You can not force your mom and dad back together. They will have to work things out together..or alone. This may have happened even if your brother and family had not moved in.
Your parents need to set limits with them and inforce them. You should express how you feel in a tactful way. And it is your chioce wether you want to tke on any more than that.
I have two sons 20 and 19 and I know by experience that if they are not expected to take on any responsibility they won't yet they will claim they are men and can do whatever they want. If your mom wants him to be a good dad and someday husband then now is the time to make him be responsible. I think if they live with them they need to pay rent, chip in with groceries, do their own laundry, clean, pitch in with cooking etc... I know where your mom is coming from...if she's been a mom all her life this is making her feel important and necessary. But she would do well to fulfill those needs outside of catering to your brother. She could/should cater to your dad...that would probably make him feel special again...I hope they work things out and that the solution is not for him to move out. He needs to put his foot down in his home and tell them how it's going to be. Try not to be bitter or angry towards any of them it really is all about cause and affect, and it only takes one person to realize there needs to be change and then implement that change. I guess if your brother doesn't like having to take responsibility he should have thought of that before he got his girlfriend pregnant because like it or not he is now responsible...he just needs to be made to act like it!

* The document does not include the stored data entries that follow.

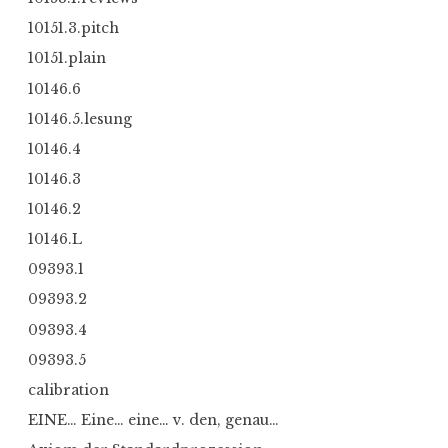
10151.3.pitch
10151.plain
10146.6
10146.5.lesung
10146.4
10146.3
10146.2
10146.L
09393.1
09393.2
09393.4
09393.5
calibration
EINE… Eine… eine… v. den, genau…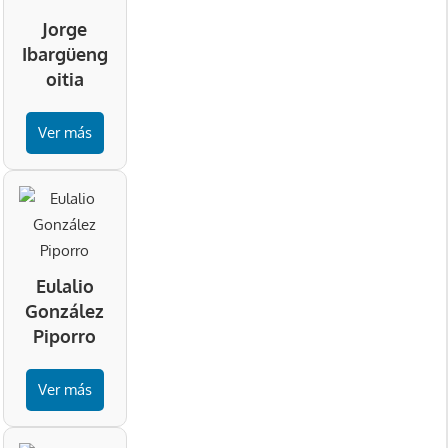
Jorge
Ibargüeng
oitia
Ver más
Eulalio
González
Piporro
Ver más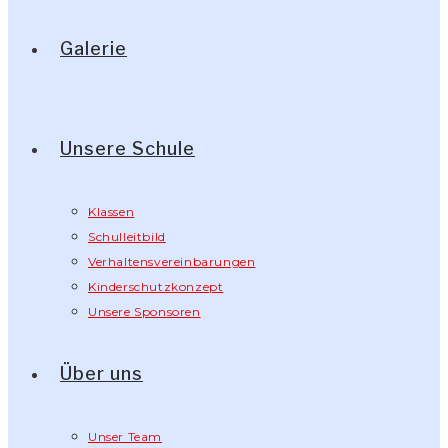
Galerie
Unsere Schule
Klassen
Schulleitbild
Verhaltensvereinbarungen
Kinderschutzkonzept
Unsere Sponsoren
Über uns
Unser Team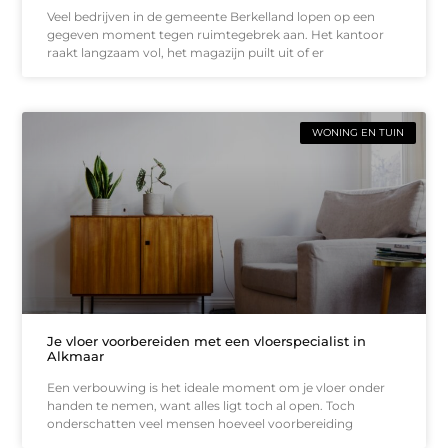
Veel bedrijven in de gemeente Berkelland lopen op een
gegeven moment tegen ruimtegebrek aan. Het kantoor
raakt langzaam vol, het magazijn puilt uit of er
WONING EN TUIN
Je vloer voorbereiden met een vloerspecialist in
Alkmaar
Een verbouwing is het ideale moment om je vloer onder
handen te nemen, want alles ligt toch al open. Toch
onderschatten veel mensen hoeveel voorbereiding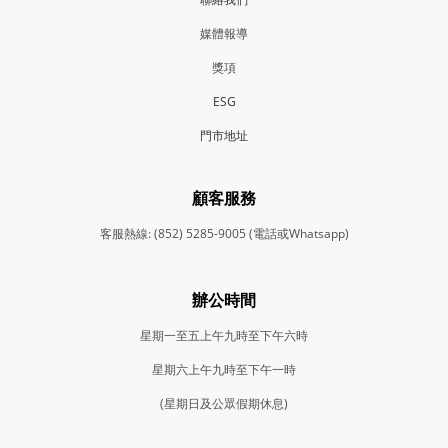
媒體報導
獎項
ESG
門市地
址
顧客服務
客服熱線: (852) 5285-9005 (電話或Whatsapp)
辦公時間
星期一至五上午九時至下午六時
星期六上午九時至下午一時
(星期日及公眾假期休息)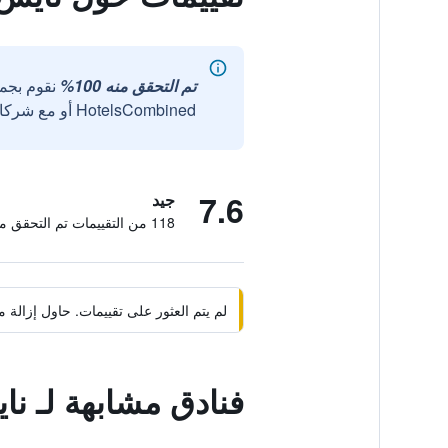
تم التحقق منه 100%
نقوم بجم
HotelsCombined أو مع شركائنا الخارجيين الموثوقين.
7.6
جيد
118 من التقييمات تم التحقق منها
لم يتم العثور على تقييمات. حاول إزال
فنادق مشابهة لـ نا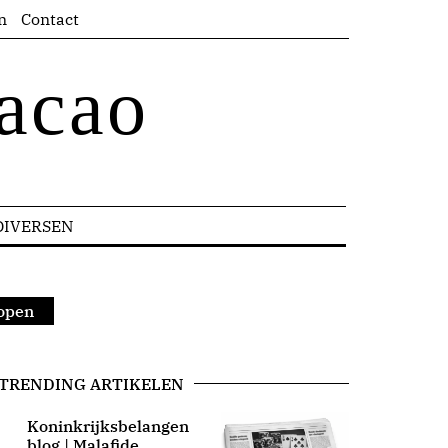
n
Contact
acao
DIVERSEN
 open
TRENDING ARTIKELEN
Koninkrijksbelangen
blog | Malafide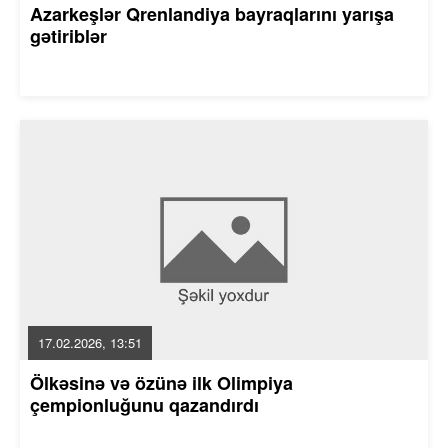
Azarkeşlər Qrenlandiya bayraqlarını yarışa
gətiriblər
17.02.2026, 13:51
Ölkəsinə və özünə ilk Olimpiya
çempionluğunu qazandırdı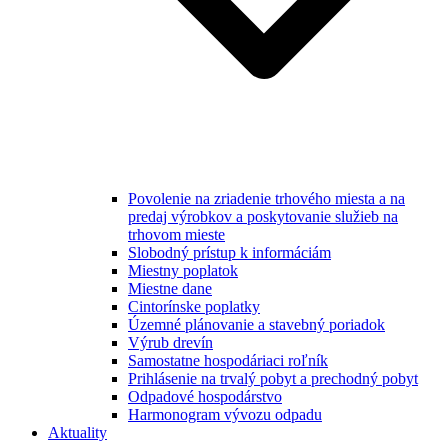
Povolenie na zriadenie trhového miesta a na
predaj výrobkov a poskytovanie služieb na
trhovom mieste
Slobodný prístup k informáciám
Miestny poplatok
Miestne dane
Cintorínske poplatky
Územné plánovanie a stavebný poriadok
Výrub drevín
Samostatne hospodáriaci roľník
Prihlásenie na trvalý pobyt a prechodný pobyt
Odpadové hospodárstvo
Harmonogram vývozu odpadu
Aktuality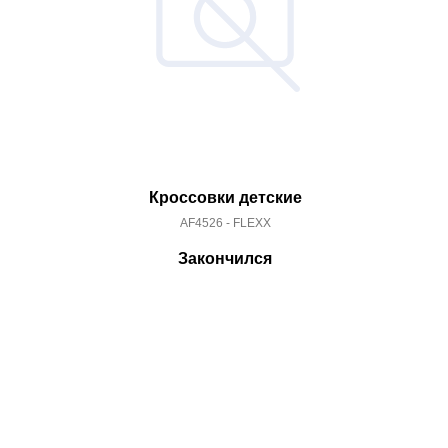
Кроссовки детские
AF4526 - FLEXX
Закончился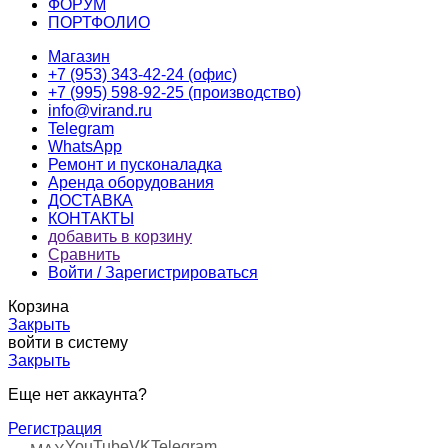
ФОРУМ
ПОРТФОЛИО
Магазин
+7 (953) 343-42-24 (офис)
+7 (995) 598-92-25 (производство)
info@virand.ru
Telegram
WhatsApp
Ремонт и пусконаладка
Аренда оборудования
ДОСТАВКА
КОНТАКТЫ
добавить в корзину
Сравнить
Войти / Зарегистрироваться
Корзина
Закрыть
войти в систему
Закрыть
Еще нет аккаунта?
Регистрация
YouTube
VK
Telegram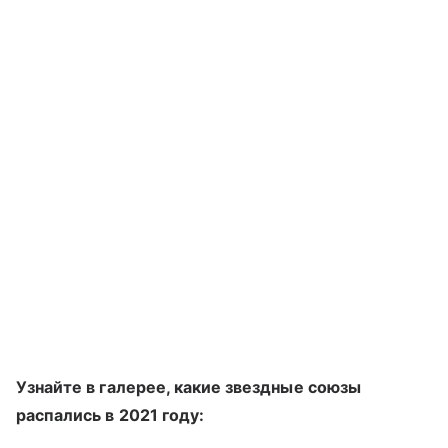
Узнайте в галерее, какие звездные союзы
распались в 2021 году: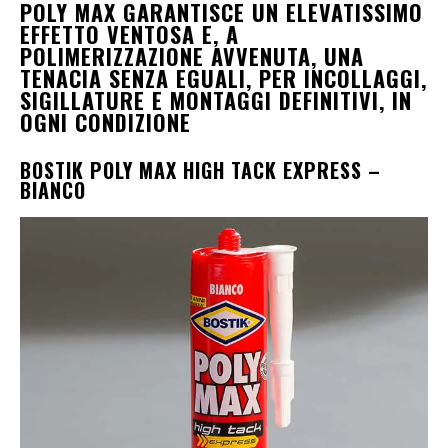
POLY MAX GARANTISCE UN ELEVATISSIMO
EFFETTO VENTOSA E, A
POLIMERIZZAZIONE AVVENUTA, UNA
TENACIA SENZA EGUALI, PER INCOLLAGGI,
SIGILLATURE E MONTAGGI DEFINITIVI, IN
OGNI CONDIZIONE
BOSTIK POLY MAX HIGH TACK EXPRESS –
BIANCO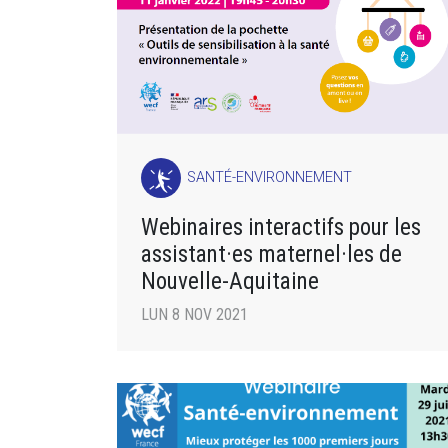
SANTÉ-ENVIRONNEMENT
Webinaires interactifs pour les
assistant·es maternel·les de
Nouvelle-Aquitaine
LUN 8 NOV 2021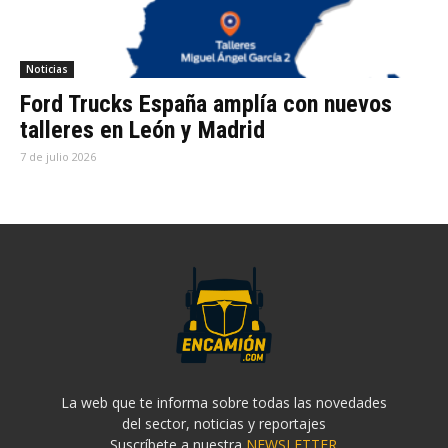
Noticias
Ford Trucks España amplía con nuevos
talleres en León y Madrid
7 de julio 2026
La web que te informa sobre todas las novedades
del sector, noticias y reportajes
Suscríbete a nuestra
NEWSLETTER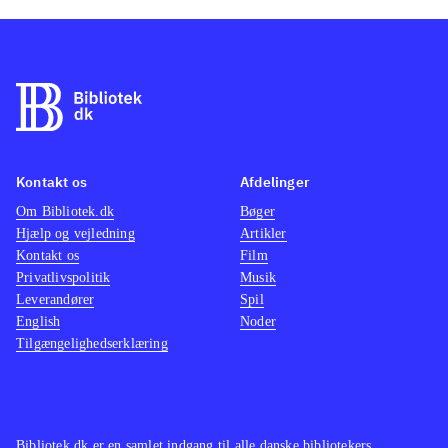
Kontakt os
Afdelinger
Om Bibliotek.dk
Bøger
Hjælp og vejledning
Artikler
Kontakt os
Film
Privatlivspolitik
Musik
Leverandører
Spil
English
Noder
Tilgængelighedserklæring
Bibliotek.dk er en samlet indgang til alle danske bibliotekers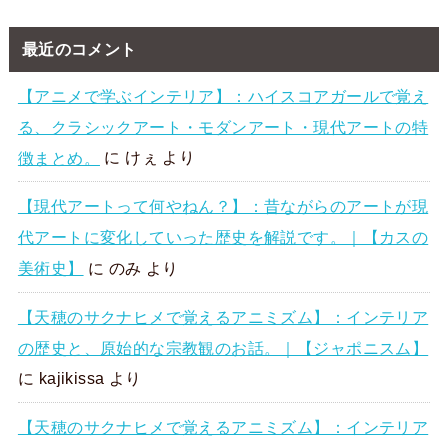
最近のコメント
【アニメで学ぶインテリア】：ハイスコアガールで覚え
る、クラシックアート・モダンアート・現代アートの特
徴まとめ。
に
けぇ
より
【現代アートって何やねん？】：昔ながらのアートが現
代アートに変化していった歴史を解説です。｜【カスの
美術史】
に
のみ
より
【天穂のサクナヒメで覚えるアニミズム】：インテリア
の歴史と、原始的な宗教観のお話。｜【ジャポニスム】
に
kajikissa
より
【天穂のサクナヒメで覚えるアニミズム】：インテリア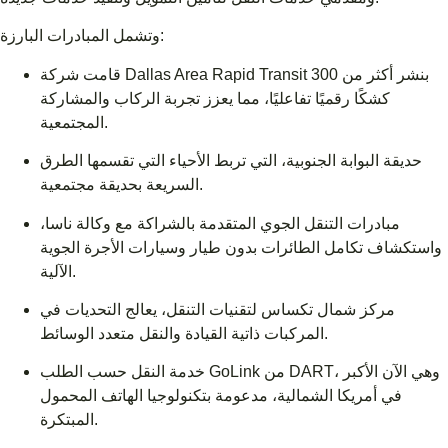
وتشمل المبادرات البارزة:
قامت شركة Dallas Area Rapid Transit بنشر أكثر من 300
كشكًا رقميًا تفاعليًا، مما يعزز تجربة الركاب والمشاركة
المجتمعية.
حديقة البوابة الجنوبية، التي تربط الأحياء التي تقسمها الطرق
السريعة بحديقة مجتمعية.
مبادرات التنقل الجوي المتقدمة بالشراكة مع وكالة ناسا،
واستكشاف تكامل الطائرات بدون طيار وسيارات الأجرة الجوية
الآلية.
مركز شمال تكساس لتقنيات التنقل، يعالج التحديات في
المركبات ذاتية القيادة والنقل متعدد الوسائط.
خدمة النقل حسب الطلب GoLink من DART، وهي الآن الأكبر
في أمريكا الشمالية، مدعومة بتكنولوجيا الهاتف المحمول
المبتكرة.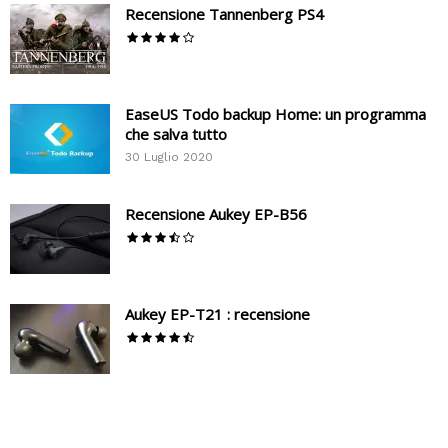
Recensione Tannenberg PS4
EaseUS Todo backup Home: un programma
che salva tutto
30 Luglio 2020
Recensione Aukey EP-B56
Aukey EP-T21 : recensione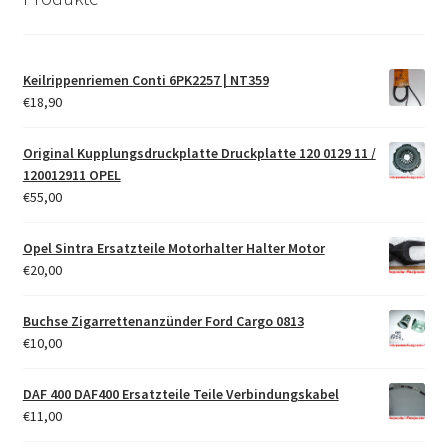
Keilrippenriemen Conti 6PK2257 | NT359
€
18,90
Original Kupplungsdruckplatte Druckplatte 120 0129 11 /
120012911 OPEL
€
55,00
Opel Sintra Ersatzteile Motorhalter Halter Motor
€
20,00
Buchse Zigarrettenanzünder Ford Cargo 0813
€
10,00
DAF 400 DAF400 Ersatzteile Teile Verbindungskabel
€
11,00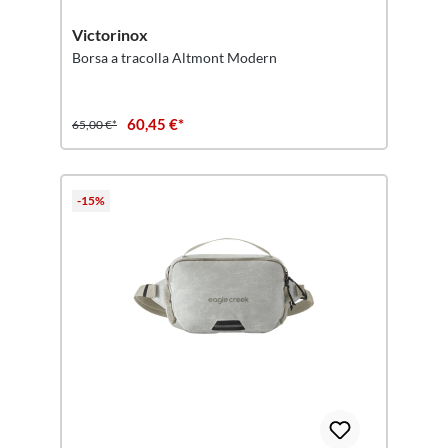
Victorinox
Borsa a tracolla Altmont Modern
60,45 €*
65,00 €*
-15%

Your brother and his girlfriend need to get out of that house. Your mom needs to take care of your father not your brother. You are wise to seek council. My recommendation is that you get your mom and dad alone and lay out that their marriage is what is important set your mom's priorities straight. If your mom doesn't respond then help your dad get in a situation that will help him to be as healthy as he can be. Your brother and his girlfriend are out of control and need to get their act together.
Let me preface this by saying a HUGE "Thank you" to your husband for his service to our country (and to you too). My husband is a former Ntl Guardsman, and was in Iraq 2003-2004.
Now, you need to shake some sense into your brother! Obviously, no one else is going to say anything to him and his girlfriend, so you might just have to do it. Especially if it's going to split up a marriage!! That's just not right!
And since it's your brother, you don't really have to mince words - just tell him straight up, if him and girlfriend are going to live there for free, they need to help out more. Let him know what's going on with dad - tell him he's considering moving out. It's going to have to be laid out for him in no uncertain terms that his and his girlfriend's behavior is unacceptable.
It sounds like you have a lot on your mind. I know in a situation that your in you can pick your battles. Don't try to help everyone becuase you'll end up over worked. Just see if you could talk to your brother and his girlfriend, try to make them understand.
That is all I have, I hope it all works out. Remember to pray.
And also thank you and husband for what he is doing for this country.